◆ BRIEF:
Rewrite the data below, changing every "common name" to "vernacular name" and leaving everything else the same.

◆ MATERIAL:
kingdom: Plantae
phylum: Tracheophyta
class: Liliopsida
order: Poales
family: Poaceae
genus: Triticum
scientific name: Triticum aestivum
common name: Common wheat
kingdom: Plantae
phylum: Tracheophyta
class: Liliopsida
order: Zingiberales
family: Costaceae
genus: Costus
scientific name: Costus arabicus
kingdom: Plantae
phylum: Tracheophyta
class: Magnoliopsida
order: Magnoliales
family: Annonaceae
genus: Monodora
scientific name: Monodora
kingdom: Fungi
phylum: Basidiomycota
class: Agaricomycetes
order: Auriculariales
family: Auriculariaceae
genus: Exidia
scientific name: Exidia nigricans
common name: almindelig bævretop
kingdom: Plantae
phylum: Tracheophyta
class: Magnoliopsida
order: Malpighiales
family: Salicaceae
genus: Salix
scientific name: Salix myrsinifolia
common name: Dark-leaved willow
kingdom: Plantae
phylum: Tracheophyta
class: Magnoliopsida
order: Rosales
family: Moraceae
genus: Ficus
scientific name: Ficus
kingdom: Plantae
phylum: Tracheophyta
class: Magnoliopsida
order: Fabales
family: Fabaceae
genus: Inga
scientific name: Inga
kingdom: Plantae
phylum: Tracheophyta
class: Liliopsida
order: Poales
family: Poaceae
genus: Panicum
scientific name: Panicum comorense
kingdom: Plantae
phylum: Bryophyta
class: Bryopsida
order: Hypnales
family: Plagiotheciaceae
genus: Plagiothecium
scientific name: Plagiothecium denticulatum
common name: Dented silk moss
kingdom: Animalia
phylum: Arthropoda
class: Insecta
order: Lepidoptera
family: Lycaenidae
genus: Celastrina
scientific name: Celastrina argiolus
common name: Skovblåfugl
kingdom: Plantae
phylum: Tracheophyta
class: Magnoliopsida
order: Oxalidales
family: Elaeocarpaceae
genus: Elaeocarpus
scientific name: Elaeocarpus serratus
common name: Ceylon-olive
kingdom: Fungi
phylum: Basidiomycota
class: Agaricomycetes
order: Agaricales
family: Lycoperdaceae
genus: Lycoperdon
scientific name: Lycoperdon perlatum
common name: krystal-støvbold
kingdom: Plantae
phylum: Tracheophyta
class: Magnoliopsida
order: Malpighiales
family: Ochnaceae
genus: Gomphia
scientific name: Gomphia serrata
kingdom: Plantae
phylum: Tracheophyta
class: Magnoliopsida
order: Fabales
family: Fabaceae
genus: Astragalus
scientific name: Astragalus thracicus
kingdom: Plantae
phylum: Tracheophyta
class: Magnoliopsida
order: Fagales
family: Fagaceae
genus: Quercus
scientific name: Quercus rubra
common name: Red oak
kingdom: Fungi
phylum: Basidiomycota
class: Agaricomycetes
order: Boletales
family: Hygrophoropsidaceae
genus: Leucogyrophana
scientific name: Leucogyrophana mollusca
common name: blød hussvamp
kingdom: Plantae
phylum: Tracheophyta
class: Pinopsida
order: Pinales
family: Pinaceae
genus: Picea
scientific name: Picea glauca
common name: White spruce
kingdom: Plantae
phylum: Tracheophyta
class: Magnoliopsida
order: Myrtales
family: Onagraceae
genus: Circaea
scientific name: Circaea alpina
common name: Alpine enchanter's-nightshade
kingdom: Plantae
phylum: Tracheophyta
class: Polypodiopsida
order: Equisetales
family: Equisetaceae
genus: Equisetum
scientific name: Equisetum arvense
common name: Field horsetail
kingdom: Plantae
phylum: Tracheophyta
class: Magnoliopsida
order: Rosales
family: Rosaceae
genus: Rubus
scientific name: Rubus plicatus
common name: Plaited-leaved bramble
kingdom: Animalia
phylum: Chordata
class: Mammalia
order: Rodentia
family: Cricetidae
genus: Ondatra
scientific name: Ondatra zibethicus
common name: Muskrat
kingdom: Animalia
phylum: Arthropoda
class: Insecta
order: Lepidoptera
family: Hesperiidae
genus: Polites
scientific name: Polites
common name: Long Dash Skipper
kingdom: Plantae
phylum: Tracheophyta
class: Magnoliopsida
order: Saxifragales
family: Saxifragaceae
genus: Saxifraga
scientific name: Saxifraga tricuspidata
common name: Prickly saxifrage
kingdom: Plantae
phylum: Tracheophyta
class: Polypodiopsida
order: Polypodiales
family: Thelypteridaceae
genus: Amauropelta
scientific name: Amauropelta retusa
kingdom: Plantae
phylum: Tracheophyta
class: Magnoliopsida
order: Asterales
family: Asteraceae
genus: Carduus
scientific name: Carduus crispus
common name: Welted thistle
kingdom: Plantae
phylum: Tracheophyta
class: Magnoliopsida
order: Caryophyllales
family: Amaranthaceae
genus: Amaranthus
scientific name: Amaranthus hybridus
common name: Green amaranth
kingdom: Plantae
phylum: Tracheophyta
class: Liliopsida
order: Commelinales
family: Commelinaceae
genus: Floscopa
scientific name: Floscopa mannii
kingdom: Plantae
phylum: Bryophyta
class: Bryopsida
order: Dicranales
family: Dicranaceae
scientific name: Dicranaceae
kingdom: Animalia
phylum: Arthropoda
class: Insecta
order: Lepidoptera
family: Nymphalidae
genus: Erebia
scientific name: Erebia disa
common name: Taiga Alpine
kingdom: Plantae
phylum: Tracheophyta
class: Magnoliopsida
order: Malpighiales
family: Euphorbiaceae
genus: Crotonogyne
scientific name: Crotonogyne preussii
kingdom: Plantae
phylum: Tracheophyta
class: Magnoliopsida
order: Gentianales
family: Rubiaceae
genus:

◆ ANSWER FOR THIS EXERCISE:
kingdom: Plantae
phylum: Tracheophyta
class: Liliopsida
order: Poales
family: Poaceae
genus: Triticum
scientific name: Triticum aestivum
vernacular name: Common wheat
kingdom: Plantae
phylum: Tracheophyta
class: Liliopsida
order: Zingiberales
family: Costaceae
genus: Costus
scientific name: Costus arabicus
kingdom: Plantae
phylum: Tracheophyta
class: Magnoliopsida
order: Magnoliales
family: Annonaceae
genus: Monodora
scientific name: Monodora
kingdom: Fungi
phylum: Basidiomycota
class: Agaricomycetes
order: Auriculariales
family: Auriculariaceae
genus: Exidia
scientific name: Exidia nigricans
vernacular name: almindelig bævretop
kingdom: Plantae
phylum: Tracheophyta
class: Magnoliopsida
order: Malpighiales
family: Salicaceae
genus: Salix
scientific name: Salix myrsinifolia
vernacular name: Dark-leaved willow
kingdom: Plantae
phylum: Tracheophyta
class: Magnoliopsida
order: Rosales
family: Moraceae
genus: Ficus
scientific name: Ficus
kingdom: Plantae
phylum: Tracheophyta
class: Magnoliopsida
order: Fabales
family: Fabaceae
genus: Inga
scientific name: Inga
kingdom: Plantae
phylum: Tracheophyta
class: Liliopsida
order: Poales
family: Poaceae
genus: Panicum
scientific name: Panicum comorense
kingdom: Plantae
phylum: Bryophyta
class: Bryopsida
order: Hypnales
family: Plagiotheciaceae
genus: Plagiothecium
scientific name: Plagiothecium denticulatum
vernacular name: Dented silk moss
kingdom: Animalia
phylum: Arthropoda
class: Insecta
order: Lepidoptera
family: Lycaenidae
genus: Celastrina
scientific name: Celastrina argiolus
vernacular name: Skovblåfugl
kingdom: Plantae
phylum: Tracheophyta
class: Magnoliopsida
order: Oxalidales
family: Elaeocarpaceae
genus: Elaeocarpus
scientific name: Elaeocarpus serratus
vernacular name: Ceylon-olive
kingdom: Fungi
phylum: Basidiomycota
class: Agaricomycetes
order: Agaricales
family: Lycoperdaceae
genus: Lycoperdon
scientific name: Lycoperdon perlatum
vernacular name: krystal-støvbold
kingdom: Plantae
phylum: Tracheophyta
class: Magnoliopsida
order: Malpighiales
family: Ochnaceae
genus: Gomphia
scientific name: Gomphia serrata
kingdom: Plantae
phylum: Tracheophyta
class: Magnoliopsida
order: Fabales
family: Fabaceae
genus: Astragalus
scientific name: Astragalus thracicus
kingdom: Plantae
phylum: Tracheophyta
class: Magnoliopsida
order: Fagales
family: Fagaceae
genus: Quercus
scientific name: Quercus rubra
vernacular name: Red oak
kingdom: Fungi
phylum: Basidiomycota
class: Agaricomycetes
order: Boletales
family: Hygrophoropsidaceae
genus: Leucogyrophana
scientific name: Leucogyrophana mollusca
vernacular name: blød hussvamp
kingdom: Plantae
phylum: Tracheophyta
class: Pinopsida
order: Pinales
family: Pinaceae
genus: Picea
scientific name: Picea glauca
vernacular name: White spruce
kingdom: Plantae
phylum: Tracheophyta
class: Magnoliopsida
order: Myrtales
family: Onagraceae
genus: Circaea
scientific name: Circaea alpina
vernacular name: Alpine enchanter's-nightshade
kingdom: Plantae
phylum: Tracheophyta
class: Polypodiopsida
order: Equisetales
family: Equisetaceae
genus: Equisetum
scientific name: Equisetum arvense
vernacular name: Field horsetail
kingdom: Plantae
phylum: Tracheophyta
class: Magnoliopsida
order: Rosales
family: Rosaceae
genus: Rubus
scientific name: Rubus plicatus
vernacular name: Plaited-leaved bramble
kingdom: Animalia
phylum: Chordata
class: Mammalia
order: Rodentia
family: Cricetidae
genus: Ondatra
scientific name: Ondatra zibethicus
vernacular name: Muskrat
kingdom: Animalia
phylum: Arthropoda
class: Insecta
order: Lepidoptera
family: Hesperiidae
genus: Polites
scientific name: Polites
vernacular name: Long Dash Skipper
kingdom: Plantae
phylum: Tracheophyta
class: Magnoliopsida
order: Saxifragales
family: Saxifragaceae
genus: Saxifraga
scientific name: Saxifraga tricuspidata
vernacular name: Prickly saxifrage
kingdom: Plantae
phylum: Tracheophyta
class: Polypodiopsida
order: Polypodiales
family: Thelypteridaceae
genus: Amauropelta
scientific name: Amauropelta retusa
kingdom: Plantae
phylum: Tracheophyta
class: Magnoliopsida
order: Asterales
family: Asteraceae
genus: Carduus
scientific name: Carduus crispus
vernacular name: Welted thistle
kingdom: Plantae
phylum: Tracheophyta
class: Magnoliopsida
order: Caryophyllales
family: Amaranthaceae
genus: Amaranthus
scientific name: Amaranthus hybridus
vernacular name: Green amaranth
kingdom: Plantae
phylum: Tracheophyta
class: Liliopsida
order: Commelinales
family: Commelinaceae
genus: Floscopa
scientific name: Floscopa mannii
kingdom: Plantae
phylum: Bryophyta
class: Bryopsida
order: Dicranales
family: Dicranaceae
scientific name: Dicranaceae
kingdom: Animalia
phylum: Arthropoda
class: Insecta
order: Lepidoptera
family: Nymphalidae
genus: Erebia
scientific name: Erebia disa
vernacular name: Taiga Alpine
kingdom: Plantae
phylum: Tracheophyta
class: Magnoliopsida
order: Malpighiales
family: Euphorbiaceae
genus: Crotonogyne
scientific name: Crotonogyne preussii
kingdom: Plantae
phylum: Tracheophyta
class: Magnoliopsida
order: Gentianales
family: Rubiaceae
genus:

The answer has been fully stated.